The value held in llmax$value is the height of the peak of the likelihood surface. The other piece of information to focus on is llmax$convergence which tells us whether the algorithm was successful in finding the maximum. Any value other than 0 is cause for concern and we might have to try a different approach.
We will not focus on this approach for this class. The reasons are two-fold: 1) it only works for special cases like when data are assumed to come from a normal distribution; and 2) it requires knowledge of calculus, which is not presumed knowledge for this course.
With that caveat, we can can use derivatives to find a maximum. The derivative is the slope of the line tangent to a curve at any given point. Three different tangent lines (different colors) to the curve in black are shown below

If we can find the tangent line with a slope of zero we will have found the maximum!1
We have not yet formalized a mathematical notation for the likelihood function. Let’s call it \(\mathscr{L}(\text{parameters, data})\)—the likelihood of a given set of parameters for a given data set. We have claimed that the log likelihood \(\log \mathscr{L}\) can be written
\[ \log\mathscr{L} = \sum\log\mathbb{P}(\text{data} \mid \text{parameters}) \]

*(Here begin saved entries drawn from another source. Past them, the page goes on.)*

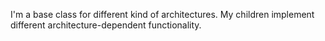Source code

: I'm a base class for different kind of architectures. My children implement different architecture-dependent functionality.
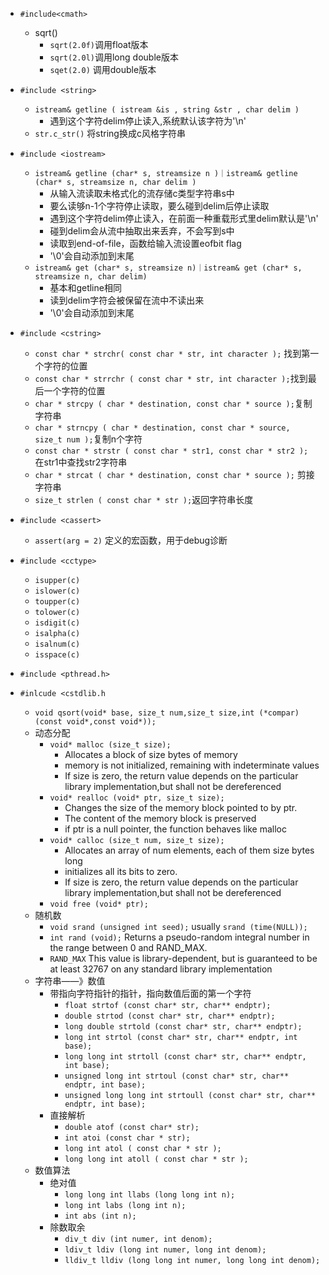 * `#include<cmath>`
    * sqrt()
        * `sqrt(2.0f)`调用float版本
        * `sqrt(2.0l)`调用long double版本
        * `sqet(2.0)` 调用double版本


* `#include <string>`
    * `istream& getline ( istream &is , string &str , char delim )`
        * 遇到这个字符delim停止读入,系统默认该字符为'\n'
    * `str.c_str()` 将string换成c风格字符串

* `#include <iostream>`
    * `istream& getline (char* s, streamsize n )｜istream& getline (char* s, streamsize n, char delim )`  
        * 从输入流读取未格式化的流存储c类型字符串s中
        * 要么读够n-1个字符停止读取，要么碰到delim后停止读取
        * 遇到这个字符delim停止读入，在前面一种重载形式里delim默认是'\n'
        * 碰到delim会从流中抽取出来丢弃，不会写到s中
        * 读取到end-of-file，函数给输入流设置eofbit flag
        * '\0'会自动添加到末尾
    * `istream& get (char* s, streamsize n)｜istream& get (char* s, streamsize n, char delim)` 
        * 基本和getline相同
        * 读到delim字符会被保留在流中不读出来
        * '\0'会自动添加到末尾

*  `#include <cstring>`
    * `const char * strchr( const char * str, int character );` 找到第一个字符的位置
    * `const char * strrchr ( const char * str, int character );`找到最后一个字符的位置
    * `char * strcpy ( char * destination, const char * source );`复制字符串
    * `char * strncpy ( char * destination, const char * source, size_t num );`复制n个字符
    * `const char * strstr ( const char * str1, const char * str2 ); ` 在str1中查找str2字符串
    * `char * strcat ( char * destination, const char * source );` 剪接字符串
    * `size_t strlen ( const char * str );`返回字符串长度
    

* `#include <cassert>`
    * `assert(arg = 2)` 定义的宏函数，用于debug诊断

* `#include <cctype>`
    * `isupper(c)`
    * `islower(c)`
    * `toupper(c)`
    * `tolower(c)`
    * `isdigit(c)`
    * `isalpha(c)`
    * `isalnum(c)`
    * `isspace(c)`


* `#include <pthread.h>`

* `#inlcude <cstdlib.h`
    * `void qsort(void* base, size_t num,size_t size,int (*compar)(const void*,const void*));`
    * 动态分配
        * `void* malloc (size_t size);`
            * Allocates a block of size bytes of memory
            * memory is not initialized, remaining with indeterminate values
            * If size is zero, the return value depends on the particular library implementation,but shall not be dereferenced
        * `void* realloc (void* ptr, size_t size);`
            * Changes the size of the memory block pointed to by ptr.
            * The content of the memory block is preserved 
            * if ptr is a null pointer, the function behaves like malloc
        * `void* calloc (size_t num, size_t size);`
            * Allocates an array of num elements, each of them size bytes long
            * initializes all its bits to zero.
            * If size is zero, the return value depends on the particular library implementation,but shall not be dereferenced
        * `void free (void* ptr);`
    * 随机数
        * `void srand (unsigned int seed);` usually `srand (time(NULL));`
        * `int rand (void);`
        Returns a pseudo-random integral number in the range between 0 and RAND_MAX.
        * `RAND_MAX`
        This value is library-dependent, but is guaranteed to be at least 32767 on any standard library implementation
    * 字符串——》数值
        * 带指向字符指针的指针，指向数值后面的第一个字符
            * `float strtof (const char* str, char** endptr);`
            * `double strtod (const char* str, char** endptr);`
            * `long double strtold (const char* str, char** endptr);`
            * `long int strtol (const char* str, char** endptr, int base);`
            * `long long int strtoll (const char* str, char** endptr, int base);`
            * `unsigned long int strtoul (const char* str, char** endptr, int base);`
            * `unsigned long long int strtoull (const char* str, char** endptr, int base);`
        * 直接解析
            * `double atof (const char* str);`
            * `int atoi (const char * str);`
            * `long int atol ( const char * str );`
            * `long long int atoll ( const char * str );`
    * 数值算法
        * 绝对值
            * `long long int llabs (long long int n);`
            * `long int labs (long int n);`
            * `int abs (int n);`
        * 除数取余
            * `div_t div (int numer, int denom);`
            * `ldiv_t ldiv (long int numer, long int denom);`
            * `lldiv_t lldiv (long long int numer, long long int denom);`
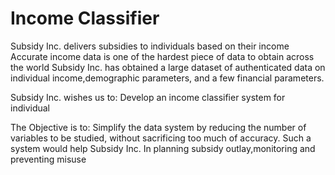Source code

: # Income Classifier
 Subsidy Inc. delivers subsidies to individuals based on their income
 Accurate income data is one of the hardest piece of data to obtain across the world
 Subsidy Inc. has obtained a large dataset of authenticated data on individual income,demographic parameters, and a few financial parameters.
 
 Subsidy Inc. wishes us to:
          Develop an income classifier system for individual

The Objective is to:
          Simplify the data system by reducing the number of variables to be studied, without sacrificing too much of accuracy. Such a system would help Subsidy Inc. In planning subsidy outlay,monitoring and preventing misuse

But it is worth reiterating: this is only true if the data are i.i.d, independent and identically distributed. It is also only technically true when dealing with discrete probability distributions. We will see that when working with continuous probability distributions we use exactly the same approach but substitute \(\log\mathbb{P}(\text{data} \mid \text{parameters})\) for the log probability density function \(\log\text{PDF}(\text{data} \mid \text{parameters})\). But we often still slightly imprecisely refer to this as “probability of the data given the parameters.”
That brings us to an important point about interpreting likelihoods: they are not formal probabilities. When using the PDF, a likelihood could potentially be greater than 1. And likelihoods need not sum to 1. In fact the values of the (log) likelihood function are random variables that end up having their own probability distribution.
Another important point about the method of maximum likelihood estimation is that the estimates we get from maximizing the (log) likelihood function have good statistical properties: they are consistent, meaning they will converge on correct answer as sample size \(\rightarrow \infty\); and they have the least variance of all consistent estimators, meaning they will be, on average, the closest estimate to the true value out of all the possible methods we could use to make an estimate.
Technically we will have found either a minimum or maximum. To know it is a maximum we need to know the second derivative; if the second derivative is negative at the point where the first derivative is zero, then we have found the maximum.↩︎